▸ Problem description:
All lines before the one containing "که حتی در برابر", plus that line itself, are to be printed exactly as they appear below.

BEGIN

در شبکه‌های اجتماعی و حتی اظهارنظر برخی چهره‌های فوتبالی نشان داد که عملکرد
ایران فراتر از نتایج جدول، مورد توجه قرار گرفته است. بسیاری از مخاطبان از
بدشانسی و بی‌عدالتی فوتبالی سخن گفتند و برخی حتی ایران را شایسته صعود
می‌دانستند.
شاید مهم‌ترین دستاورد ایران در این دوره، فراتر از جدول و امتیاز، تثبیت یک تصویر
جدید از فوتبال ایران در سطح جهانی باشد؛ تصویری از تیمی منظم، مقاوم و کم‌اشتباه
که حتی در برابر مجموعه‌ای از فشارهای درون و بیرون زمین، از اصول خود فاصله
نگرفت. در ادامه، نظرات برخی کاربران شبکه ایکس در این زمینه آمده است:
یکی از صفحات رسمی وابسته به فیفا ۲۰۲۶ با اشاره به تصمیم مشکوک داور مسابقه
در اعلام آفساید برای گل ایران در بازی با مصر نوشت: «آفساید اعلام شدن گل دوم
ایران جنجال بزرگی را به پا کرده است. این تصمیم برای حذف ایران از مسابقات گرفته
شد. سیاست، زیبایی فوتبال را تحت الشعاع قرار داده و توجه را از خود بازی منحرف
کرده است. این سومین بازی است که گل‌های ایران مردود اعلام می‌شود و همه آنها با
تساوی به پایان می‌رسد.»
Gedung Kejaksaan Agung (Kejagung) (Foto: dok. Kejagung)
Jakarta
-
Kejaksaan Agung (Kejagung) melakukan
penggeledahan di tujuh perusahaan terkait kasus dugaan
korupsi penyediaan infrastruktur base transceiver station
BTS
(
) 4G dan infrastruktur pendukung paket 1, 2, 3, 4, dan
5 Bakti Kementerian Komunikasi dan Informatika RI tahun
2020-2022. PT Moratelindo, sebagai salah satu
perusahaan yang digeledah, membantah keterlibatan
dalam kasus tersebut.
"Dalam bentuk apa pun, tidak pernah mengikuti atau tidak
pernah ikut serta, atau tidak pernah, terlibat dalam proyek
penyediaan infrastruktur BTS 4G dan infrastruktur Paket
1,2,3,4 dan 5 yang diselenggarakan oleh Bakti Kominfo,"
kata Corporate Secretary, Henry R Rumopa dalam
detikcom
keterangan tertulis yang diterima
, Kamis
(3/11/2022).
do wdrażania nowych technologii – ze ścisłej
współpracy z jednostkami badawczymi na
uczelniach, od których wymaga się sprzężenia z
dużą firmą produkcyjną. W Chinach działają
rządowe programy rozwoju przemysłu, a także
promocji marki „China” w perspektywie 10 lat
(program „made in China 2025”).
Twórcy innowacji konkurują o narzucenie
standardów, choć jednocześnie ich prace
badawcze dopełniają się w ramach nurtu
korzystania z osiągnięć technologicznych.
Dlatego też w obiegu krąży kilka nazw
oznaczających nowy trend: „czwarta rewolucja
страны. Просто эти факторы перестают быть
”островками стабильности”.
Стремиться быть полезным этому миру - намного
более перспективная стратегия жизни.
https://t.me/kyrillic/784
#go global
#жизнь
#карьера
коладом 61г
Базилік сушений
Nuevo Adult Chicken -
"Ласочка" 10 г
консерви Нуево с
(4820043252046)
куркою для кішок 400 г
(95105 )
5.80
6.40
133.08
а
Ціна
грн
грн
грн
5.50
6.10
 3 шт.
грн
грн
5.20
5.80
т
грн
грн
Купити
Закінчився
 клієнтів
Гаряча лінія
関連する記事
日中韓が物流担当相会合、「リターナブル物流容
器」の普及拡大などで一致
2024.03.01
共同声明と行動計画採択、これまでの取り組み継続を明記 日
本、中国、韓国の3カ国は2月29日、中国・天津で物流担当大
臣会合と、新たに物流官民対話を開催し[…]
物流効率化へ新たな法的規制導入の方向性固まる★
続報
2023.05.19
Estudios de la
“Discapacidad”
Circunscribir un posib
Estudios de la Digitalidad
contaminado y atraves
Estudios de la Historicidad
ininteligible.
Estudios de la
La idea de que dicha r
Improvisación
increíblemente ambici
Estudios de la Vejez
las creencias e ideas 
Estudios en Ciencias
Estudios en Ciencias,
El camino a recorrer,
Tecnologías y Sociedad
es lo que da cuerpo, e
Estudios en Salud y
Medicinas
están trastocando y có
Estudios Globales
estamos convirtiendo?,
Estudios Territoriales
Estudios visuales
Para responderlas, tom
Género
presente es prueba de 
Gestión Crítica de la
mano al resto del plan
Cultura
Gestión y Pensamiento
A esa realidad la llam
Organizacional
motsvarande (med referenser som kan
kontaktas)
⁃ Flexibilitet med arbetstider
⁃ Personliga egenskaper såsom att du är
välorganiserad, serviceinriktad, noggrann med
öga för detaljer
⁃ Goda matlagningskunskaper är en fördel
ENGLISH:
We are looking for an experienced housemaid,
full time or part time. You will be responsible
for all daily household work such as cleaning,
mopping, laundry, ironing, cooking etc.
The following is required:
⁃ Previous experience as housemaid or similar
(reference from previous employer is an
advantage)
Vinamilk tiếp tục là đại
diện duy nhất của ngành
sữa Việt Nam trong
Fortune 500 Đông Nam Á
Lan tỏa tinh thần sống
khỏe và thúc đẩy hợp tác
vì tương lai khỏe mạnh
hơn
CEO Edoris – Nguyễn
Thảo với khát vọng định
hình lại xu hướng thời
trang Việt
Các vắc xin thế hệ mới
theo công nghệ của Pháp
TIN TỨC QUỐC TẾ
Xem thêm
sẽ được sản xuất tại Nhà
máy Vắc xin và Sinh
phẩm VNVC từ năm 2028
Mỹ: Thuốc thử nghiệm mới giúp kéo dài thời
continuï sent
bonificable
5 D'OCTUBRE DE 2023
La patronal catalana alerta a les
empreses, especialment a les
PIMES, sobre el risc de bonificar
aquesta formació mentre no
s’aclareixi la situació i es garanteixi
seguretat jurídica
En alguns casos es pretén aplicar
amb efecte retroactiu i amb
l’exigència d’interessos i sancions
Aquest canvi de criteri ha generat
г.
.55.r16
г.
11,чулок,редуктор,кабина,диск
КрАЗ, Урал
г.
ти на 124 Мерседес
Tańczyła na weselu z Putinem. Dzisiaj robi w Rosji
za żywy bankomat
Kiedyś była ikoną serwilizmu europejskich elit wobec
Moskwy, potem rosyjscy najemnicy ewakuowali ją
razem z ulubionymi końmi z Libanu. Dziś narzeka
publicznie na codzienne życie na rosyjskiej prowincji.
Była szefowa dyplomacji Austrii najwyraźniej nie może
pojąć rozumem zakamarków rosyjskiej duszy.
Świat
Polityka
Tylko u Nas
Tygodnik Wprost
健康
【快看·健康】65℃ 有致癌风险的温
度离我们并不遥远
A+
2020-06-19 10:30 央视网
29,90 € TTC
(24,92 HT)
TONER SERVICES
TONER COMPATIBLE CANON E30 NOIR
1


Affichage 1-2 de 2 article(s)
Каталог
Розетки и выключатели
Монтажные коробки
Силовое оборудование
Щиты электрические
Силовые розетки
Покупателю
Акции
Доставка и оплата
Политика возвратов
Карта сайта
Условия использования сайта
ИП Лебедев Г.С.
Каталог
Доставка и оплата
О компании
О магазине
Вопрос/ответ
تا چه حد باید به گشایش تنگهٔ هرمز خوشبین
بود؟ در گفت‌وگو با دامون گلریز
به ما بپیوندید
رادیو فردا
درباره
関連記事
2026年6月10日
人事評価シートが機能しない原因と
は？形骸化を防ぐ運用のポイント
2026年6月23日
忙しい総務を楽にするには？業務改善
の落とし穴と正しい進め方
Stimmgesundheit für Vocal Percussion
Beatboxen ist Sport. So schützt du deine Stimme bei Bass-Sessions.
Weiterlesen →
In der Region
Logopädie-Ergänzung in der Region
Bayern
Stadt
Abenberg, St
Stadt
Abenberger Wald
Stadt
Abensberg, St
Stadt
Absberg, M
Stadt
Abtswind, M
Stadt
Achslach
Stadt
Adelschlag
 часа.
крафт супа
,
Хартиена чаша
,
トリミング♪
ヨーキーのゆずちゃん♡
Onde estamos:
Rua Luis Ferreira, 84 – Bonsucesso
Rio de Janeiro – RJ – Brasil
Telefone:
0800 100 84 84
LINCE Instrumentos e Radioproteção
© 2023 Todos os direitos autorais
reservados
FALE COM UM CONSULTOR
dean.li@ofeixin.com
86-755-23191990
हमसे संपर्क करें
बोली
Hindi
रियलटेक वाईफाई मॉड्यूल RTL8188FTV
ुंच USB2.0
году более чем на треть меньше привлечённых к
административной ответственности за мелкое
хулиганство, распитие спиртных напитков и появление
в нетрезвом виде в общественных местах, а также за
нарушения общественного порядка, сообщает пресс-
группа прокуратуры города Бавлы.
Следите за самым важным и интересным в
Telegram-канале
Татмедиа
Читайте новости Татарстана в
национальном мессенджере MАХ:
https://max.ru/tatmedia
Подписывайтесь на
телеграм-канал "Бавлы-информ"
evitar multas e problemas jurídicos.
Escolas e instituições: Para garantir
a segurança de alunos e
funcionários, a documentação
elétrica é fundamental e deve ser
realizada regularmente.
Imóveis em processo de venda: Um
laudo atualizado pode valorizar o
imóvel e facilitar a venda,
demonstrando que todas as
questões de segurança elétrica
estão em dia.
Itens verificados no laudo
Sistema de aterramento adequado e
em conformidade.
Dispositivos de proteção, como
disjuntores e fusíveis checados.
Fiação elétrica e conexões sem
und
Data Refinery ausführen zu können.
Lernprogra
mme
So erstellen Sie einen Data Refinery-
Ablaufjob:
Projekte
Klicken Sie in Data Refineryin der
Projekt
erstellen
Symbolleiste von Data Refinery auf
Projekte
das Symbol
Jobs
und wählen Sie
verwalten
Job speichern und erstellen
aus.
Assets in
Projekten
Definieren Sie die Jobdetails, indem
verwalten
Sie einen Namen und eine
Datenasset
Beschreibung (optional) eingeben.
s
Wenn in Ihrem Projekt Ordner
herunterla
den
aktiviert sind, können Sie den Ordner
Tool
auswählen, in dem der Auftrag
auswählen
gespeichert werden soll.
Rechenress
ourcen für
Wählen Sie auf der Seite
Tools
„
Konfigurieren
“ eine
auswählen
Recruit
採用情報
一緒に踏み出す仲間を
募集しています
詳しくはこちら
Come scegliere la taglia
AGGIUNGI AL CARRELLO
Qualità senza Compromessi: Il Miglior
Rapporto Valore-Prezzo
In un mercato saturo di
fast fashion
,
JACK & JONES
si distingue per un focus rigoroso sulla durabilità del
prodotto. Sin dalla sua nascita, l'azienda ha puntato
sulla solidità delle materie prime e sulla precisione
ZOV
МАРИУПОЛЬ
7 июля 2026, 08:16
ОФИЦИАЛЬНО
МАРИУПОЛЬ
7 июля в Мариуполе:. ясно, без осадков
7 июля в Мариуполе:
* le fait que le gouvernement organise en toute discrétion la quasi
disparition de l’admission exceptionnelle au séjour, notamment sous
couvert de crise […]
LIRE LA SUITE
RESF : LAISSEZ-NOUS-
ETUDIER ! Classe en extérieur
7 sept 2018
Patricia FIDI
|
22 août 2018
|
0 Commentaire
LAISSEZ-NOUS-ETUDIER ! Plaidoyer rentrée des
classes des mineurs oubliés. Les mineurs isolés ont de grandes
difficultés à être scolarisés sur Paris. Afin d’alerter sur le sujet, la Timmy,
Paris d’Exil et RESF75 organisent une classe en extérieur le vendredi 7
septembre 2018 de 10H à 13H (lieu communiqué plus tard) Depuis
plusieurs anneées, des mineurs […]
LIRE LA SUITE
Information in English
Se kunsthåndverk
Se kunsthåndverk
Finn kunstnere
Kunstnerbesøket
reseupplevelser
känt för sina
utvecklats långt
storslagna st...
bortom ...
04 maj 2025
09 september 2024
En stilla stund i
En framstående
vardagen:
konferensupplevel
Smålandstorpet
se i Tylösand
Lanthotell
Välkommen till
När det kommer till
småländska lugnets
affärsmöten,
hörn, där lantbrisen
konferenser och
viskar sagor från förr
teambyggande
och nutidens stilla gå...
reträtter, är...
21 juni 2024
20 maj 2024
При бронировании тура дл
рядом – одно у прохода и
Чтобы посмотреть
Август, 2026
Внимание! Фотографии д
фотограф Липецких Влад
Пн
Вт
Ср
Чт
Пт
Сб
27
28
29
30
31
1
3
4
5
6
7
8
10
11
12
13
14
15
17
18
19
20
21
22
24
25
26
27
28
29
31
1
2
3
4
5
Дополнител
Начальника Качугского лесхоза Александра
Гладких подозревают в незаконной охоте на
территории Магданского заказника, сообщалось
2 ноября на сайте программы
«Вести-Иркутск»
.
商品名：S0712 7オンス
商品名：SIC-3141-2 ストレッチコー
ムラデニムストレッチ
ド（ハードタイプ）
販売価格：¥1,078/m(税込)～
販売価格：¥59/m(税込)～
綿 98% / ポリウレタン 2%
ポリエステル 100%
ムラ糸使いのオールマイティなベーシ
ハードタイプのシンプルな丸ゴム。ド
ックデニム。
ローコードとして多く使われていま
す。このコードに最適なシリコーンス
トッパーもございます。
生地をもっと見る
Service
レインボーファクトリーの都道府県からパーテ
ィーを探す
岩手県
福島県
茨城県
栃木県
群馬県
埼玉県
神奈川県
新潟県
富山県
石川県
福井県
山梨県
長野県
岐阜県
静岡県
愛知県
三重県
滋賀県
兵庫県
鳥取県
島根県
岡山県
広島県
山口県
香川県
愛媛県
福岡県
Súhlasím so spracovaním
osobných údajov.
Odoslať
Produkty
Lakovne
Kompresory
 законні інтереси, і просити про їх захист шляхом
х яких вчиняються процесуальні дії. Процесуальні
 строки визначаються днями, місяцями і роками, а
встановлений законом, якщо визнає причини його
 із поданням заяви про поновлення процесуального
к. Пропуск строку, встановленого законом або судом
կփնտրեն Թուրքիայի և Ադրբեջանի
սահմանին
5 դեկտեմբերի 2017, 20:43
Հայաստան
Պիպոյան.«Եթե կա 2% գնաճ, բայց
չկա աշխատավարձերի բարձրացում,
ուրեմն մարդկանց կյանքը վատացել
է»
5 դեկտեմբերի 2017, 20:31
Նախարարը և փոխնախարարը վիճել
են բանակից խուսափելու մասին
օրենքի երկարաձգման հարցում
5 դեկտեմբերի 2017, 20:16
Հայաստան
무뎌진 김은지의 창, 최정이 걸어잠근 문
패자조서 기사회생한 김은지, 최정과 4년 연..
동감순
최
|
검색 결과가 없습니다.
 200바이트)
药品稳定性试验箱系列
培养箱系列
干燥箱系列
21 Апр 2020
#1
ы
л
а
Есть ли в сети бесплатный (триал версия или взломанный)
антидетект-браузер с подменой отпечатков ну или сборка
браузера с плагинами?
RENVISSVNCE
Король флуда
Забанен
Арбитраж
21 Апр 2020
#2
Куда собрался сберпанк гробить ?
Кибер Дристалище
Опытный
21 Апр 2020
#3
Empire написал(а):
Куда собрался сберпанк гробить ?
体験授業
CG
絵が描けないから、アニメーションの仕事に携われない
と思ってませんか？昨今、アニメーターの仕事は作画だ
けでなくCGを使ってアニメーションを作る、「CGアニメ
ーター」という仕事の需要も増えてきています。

END

▸ Expected output:
در شبکه‌های اجتماعی و حتی اظهارنظر برخی چهره‌های فوتبالی نشان داد که عملکرد
ایران فراتر از نتایج جدول، مورد توجه قرار گرفته است. بسیاری از مخاطبان از
بدشانسی و بی‌عدالتی فوتبالی سخن گفتند و برخی حتی ایران را شایسته صعود
می‌دانستند.
شاید مهم‌ترین دستاورد ایران در این دوره، فراتر از جدول و امتیاز، تثبیت یک تصویر
جدید از فوتبال ایران در سطح جهانی باشد؛ تصویری از تیمی منظم، مقاوم و کم‌اشتباه
که حتی در برابر مجموعه‌ای از فشارهای درون و بیرون زمین، از اصول خود فاصله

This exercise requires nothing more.